# Fav sticky



## BrushJockey (Mar 15, 2009)

Been reading through some of the stuff here again. Yes, that bored! 
What glues for home papers ( not so much heavy vinyl) do you guys prefer?
Particularly after reading about clears staining and blushing some papers- what works the most universally?


----------



## aaron61 (Apr 29, 2007)

BrushJockey said:


> Been reading through some of the stuff here again. Yes, that bored!
> What glues for home papers ( not so much heavy vinyl) do you guys prefer?
> Particularly after reading about clears staining and blushing some papers- what works the most universally?


He Said GLUES!!!!!!:no:


----------



## ProWallGuy (Apr 7, 2007)

The PASTE I prefer for almost anything would be Dynamite 234.


----------



## Workaholic (Apr 17, 2007)

aaron61 said:


> He Said GLUES!!!!!!:no:


thanks for the chuckle.


----------



## BrushJockey (Mar 15, 2009)

Paste Natzis... :notworthy: lol


----------



## daArch (Mar 15, 2008)

I like Roman Professional 880 for blankstock liner, paper backed vinyls, acrylic coated paper, heavily inked pulps, and other good that have no chance of blushing or staining. 

Watered down 880 for pre-pasteds.

I use Roman 838 for more sensitive papers, textiles, and non-wovens. If you can find Golden Harvest GH-34, I will say that is the safest of the pre-mixes for not staining. However, it has a very short open time. It is wonderful for dry hanging non-wovens. 

I still turn to wheat (from my friend Bob Kelly at http://www.paper-hangings.com/) for some goods.

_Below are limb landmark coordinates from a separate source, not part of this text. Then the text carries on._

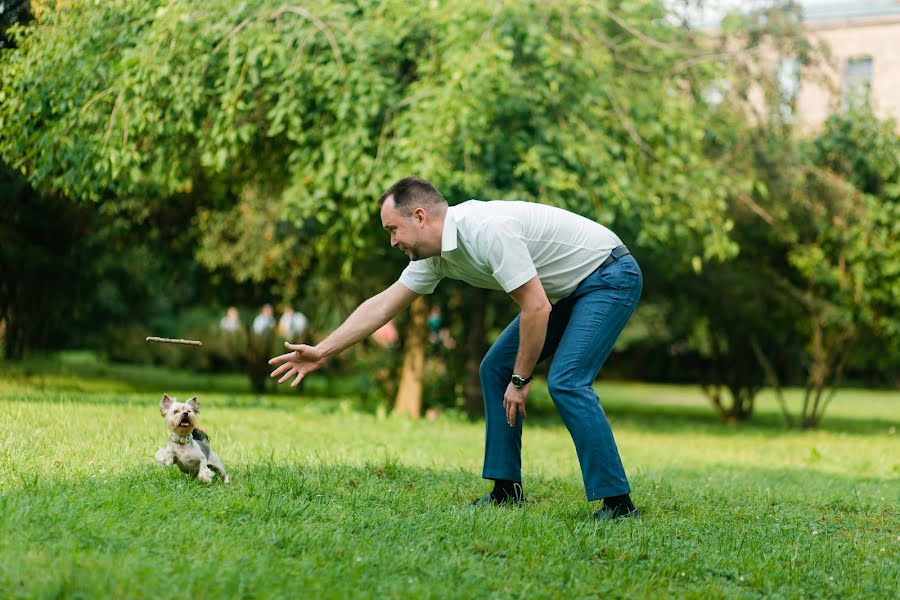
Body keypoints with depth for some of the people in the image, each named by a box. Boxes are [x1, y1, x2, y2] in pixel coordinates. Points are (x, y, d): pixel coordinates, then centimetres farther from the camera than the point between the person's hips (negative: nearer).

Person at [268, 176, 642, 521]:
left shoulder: (487, 231, -30)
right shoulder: (436, 253, -1)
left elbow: (537, 309, -29)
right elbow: (382, 306, 7)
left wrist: (521, 379, -18)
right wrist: (321, 352, 8)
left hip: (610, 276, -10)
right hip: (567, 289, 10)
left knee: (565, 382, -22)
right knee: (495, 369, 8)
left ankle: (617, 501, -17)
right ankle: (507, 488, 12)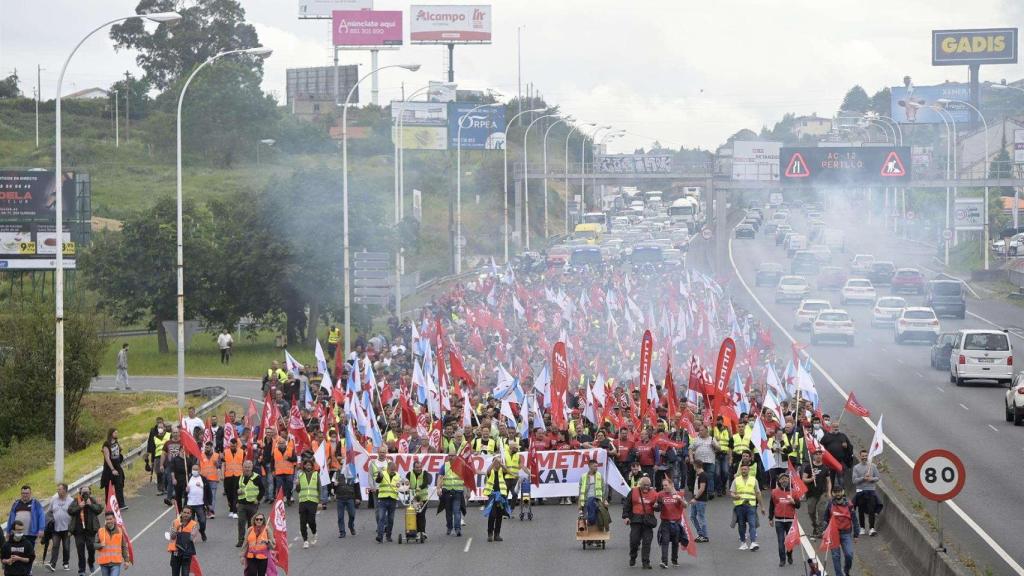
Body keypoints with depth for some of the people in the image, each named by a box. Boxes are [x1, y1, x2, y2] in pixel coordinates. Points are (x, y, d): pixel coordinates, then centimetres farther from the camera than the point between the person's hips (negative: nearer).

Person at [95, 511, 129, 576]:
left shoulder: (120, 531, 1)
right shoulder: (100, 531, 0)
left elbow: (124, 547, 5)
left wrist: (126, 560, 4)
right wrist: (100, 545, -19)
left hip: (116, 562, -2)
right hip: (104, 562, 2)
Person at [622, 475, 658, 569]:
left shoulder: (654, 494, 5)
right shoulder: (633, 492, 3)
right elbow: (626, 504, 7)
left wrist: (657, 506, -13)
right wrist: (626, 516, -1)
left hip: (648, 521, 0)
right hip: (636, 520, 0)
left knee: (647, 542, -2)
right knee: (634, 540, -1)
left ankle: (646, 562, 2)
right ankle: (632, 558, 23)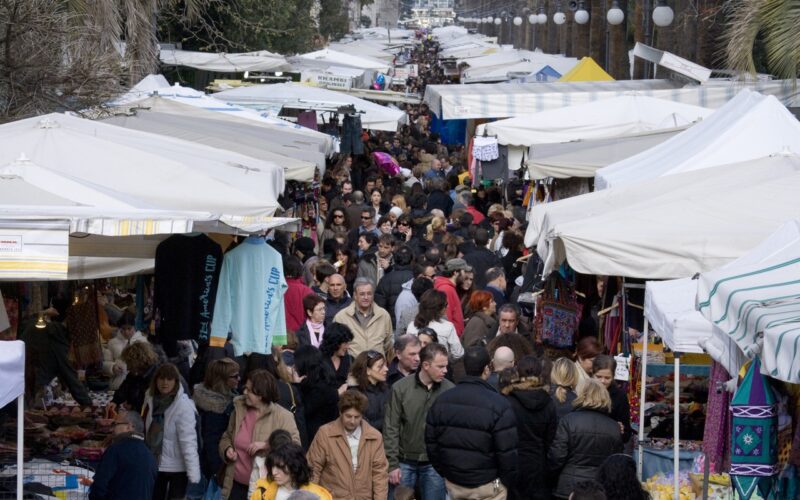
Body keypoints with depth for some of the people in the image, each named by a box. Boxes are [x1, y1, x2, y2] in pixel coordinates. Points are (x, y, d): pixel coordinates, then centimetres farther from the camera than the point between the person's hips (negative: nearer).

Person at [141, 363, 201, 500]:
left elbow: (188, 441, -25)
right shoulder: (151, 398, -3)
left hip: (177, 467, -6)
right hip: (155, 464, 6)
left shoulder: (183, 406, -22)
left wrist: (193, 475, -29)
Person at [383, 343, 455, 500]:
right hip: (405, 462, 0)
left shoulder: (449, 390, -5)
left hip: (435, 465, 0)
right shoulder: (400, 388, -6)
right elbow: (391, 428, -3)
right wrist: (392, 464, -6)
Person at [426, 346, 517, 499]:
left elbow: (431, 443, 7)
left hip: (453, 483, 5)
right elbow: (508, 452, -16)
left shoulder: (442, 401, 0)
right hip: (487, 487, -5)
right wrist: (508, 482, -1)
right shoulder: (498, 405, -17)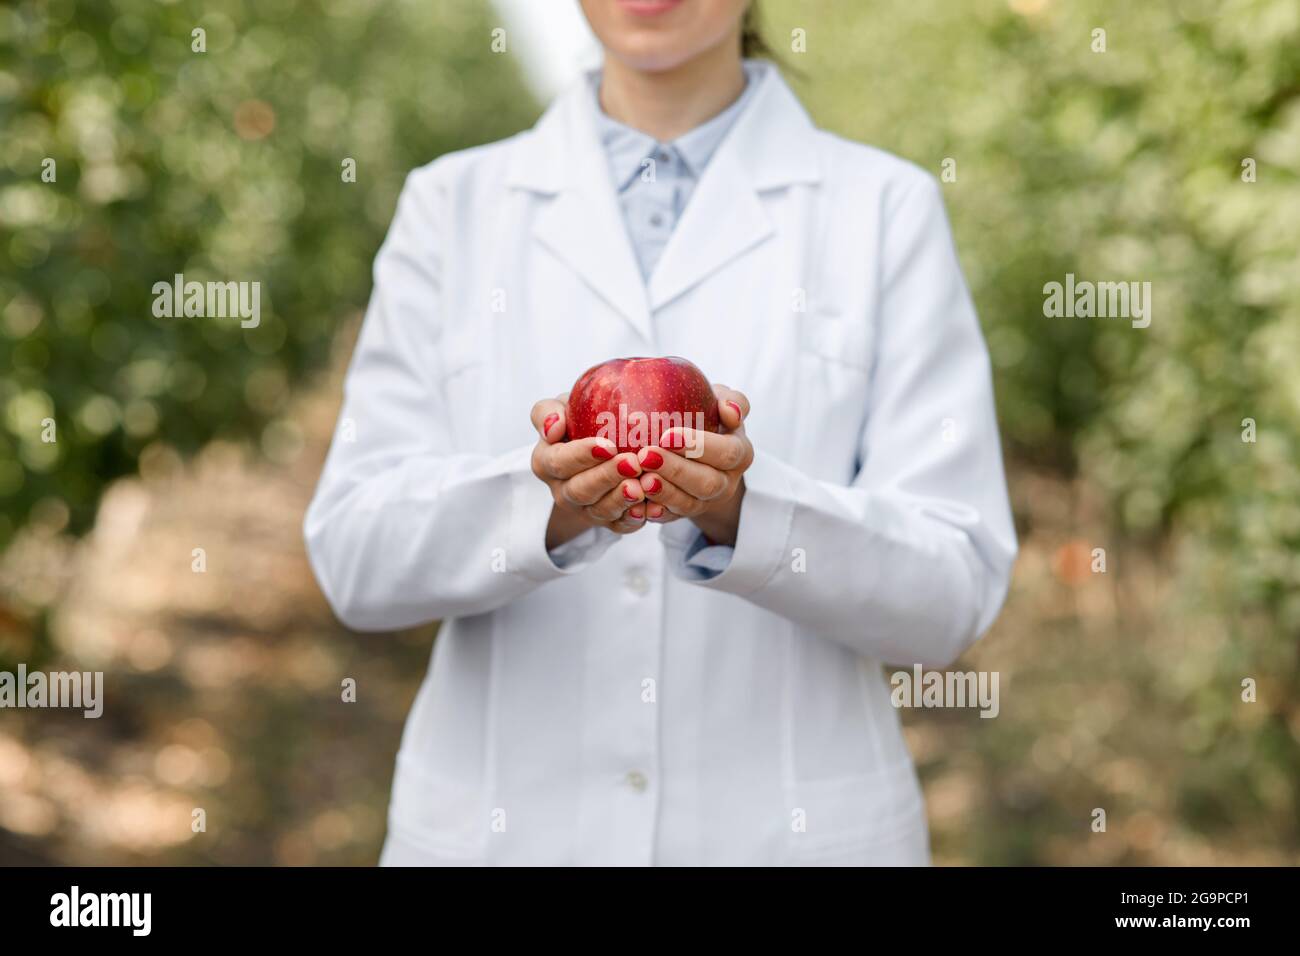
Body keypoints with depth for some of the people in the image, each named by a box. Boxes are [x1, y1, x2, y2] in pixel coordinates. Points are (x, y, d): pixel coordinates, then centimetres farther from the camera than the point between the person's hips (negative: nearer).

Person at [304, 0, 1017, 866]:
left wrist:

If you like clay, the word on the street is Dynamite 111 is the best. I do not use clay, although I just used Roman Strippable (774) and did not like it. 

NOW, PWG, loves his 234. That's great ...... for him. I tried it for about a year and never felt comfortable with it. 

Point is - use what you like. Give then all an honest try and pick the ones that work best for you considering the material. 

I do not believe one universal paste fits all. Sorry.


----------